I feel like I’ve invited all of these people to a party in my apartment—people from as far away as Rheinland-Pflaz and Worcester—and then, under pretense of replenishing a cheese plate, snuck out through the back door. I’m not sure what all of you have been doing with Trybecca while I stopped posting. I expect some of you re-read older entries; others, gone in search of a more esteemable hostess, one who doesn’t put olive pits back in the bowl, or top off unfinished merlot with shiraz.
Which is what I feel like I’m about to do. For the past few months, I’ve been sipping on a dry unbalanced blend with a tart finish, distributed by a shady and cheap vineyard known as “Summer Camp Start-Up.” I didn’t like the taste and I didn’t want to keep drinking, but it’s no easy task, standing up, walking away. Because you’ve already had a lot.
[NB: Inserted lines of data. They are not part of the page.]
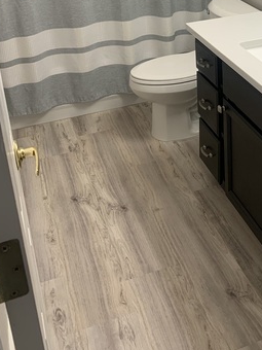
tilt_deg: -19.4
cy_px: 48
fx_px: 515
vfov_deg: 35.7
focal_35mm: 51
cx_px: 211
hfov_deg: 28.0
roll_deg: +2.1
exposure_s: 1/60
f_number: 1.8
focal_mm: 4.25
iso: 125
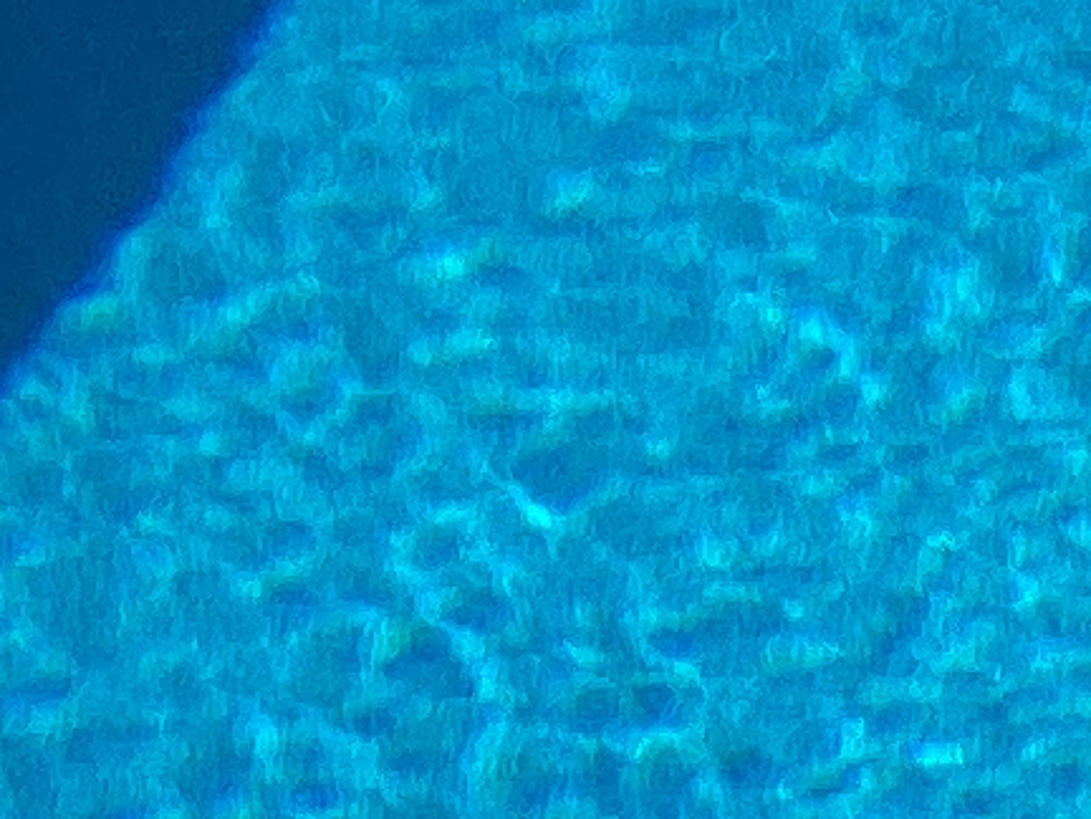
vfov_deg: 6.3
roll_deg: -2.3
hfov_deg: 8.4
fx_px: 7375
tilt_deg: -31.1
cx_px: 821
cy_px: 212
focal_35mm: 234
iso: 25
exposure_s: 1/1404
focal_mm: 3.3
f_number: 2.4
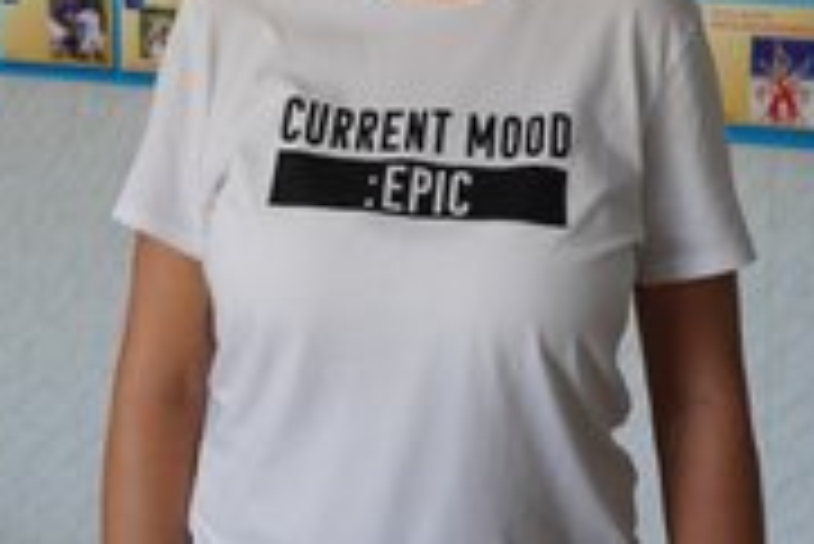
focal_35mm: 76
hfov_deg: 26.6
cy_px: -2
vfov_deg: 17.5
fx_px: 1722
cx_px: 400
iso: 640
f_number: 4.5
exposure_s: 1/80
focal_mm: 23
Since turning 30, I’ve been on a blurry trajectory, not realizing I couldn’t see clearly because I was f’ed up on Boss wine. Or whine, really. At some point, you internalize your co-workers, you become the place where you spend 40 hours a week. I caught myself storing a vintage of anger. I was aging it, turning it over in the dark.
Then, last Tuesday, the first tornado in over 100 years touched down in Brooklyn. I still wonder if my emotional state brought it on, somehow lassoed the sky—I was on my roof that night, crying to The Bearded Whorl (whose name is Dan—I’ve decided he gets his real name), allowing myself a thorough outpouring. That night, wind wracked the city, the streets flooded. Curled up in his arms, I dreamed (in color) my heart was an ark I was offering up as waterproof refuge to…raccoons. I suppose that speaks both to strength and weakness—to survive, but to survive sealed off. To rescue masked creatures.
I waded to work the next morning only to discover that my desk, which happened to be directly under a number of minute and asbestos filled holes (like how you puncture a jar lid so a lightning bug can breathe?), not to mention a potted plant, was underwater. Computer destroyed, documents buried beneath a thin layer of soil, I decided I couldn’t stay.
(Yes, that was my Sufjan Stevens CD.)
The Job Gods had delivered the wet threat I couldn’t. It became painfully obvious that I was not just tidying up and salvaging camp surveys, but boxing up my belongings. I dried off the office Polaroid, borrowed it over the weekend, and took happy photos of me and Dan. I let the camera teach me to live in the moment.
Dan moved back this morning to the Midwest, to a wrap around porch and an unpolluted air. I miss him. Do, and will. But I’m excited about the Fall. Besides submitting poems, I’ve been reading James Merrill, drinking white wine mid-afternoon, and working through the particulars of my new employment. I’ll be personally assisting a well-known poet. And as long as she doesn’t pull over to pee in a ditch with me in the car, she has to be better than Boss:
Then again, I’m an odd duck for snapping that picture.
Welcome to the 8th month of Trybecca. My new job officially uncorks the first week of September. Until then, I’m still in the summer camp business. Nothing to do but stare at the dregs of my current glass, try and predict the future. What do you see?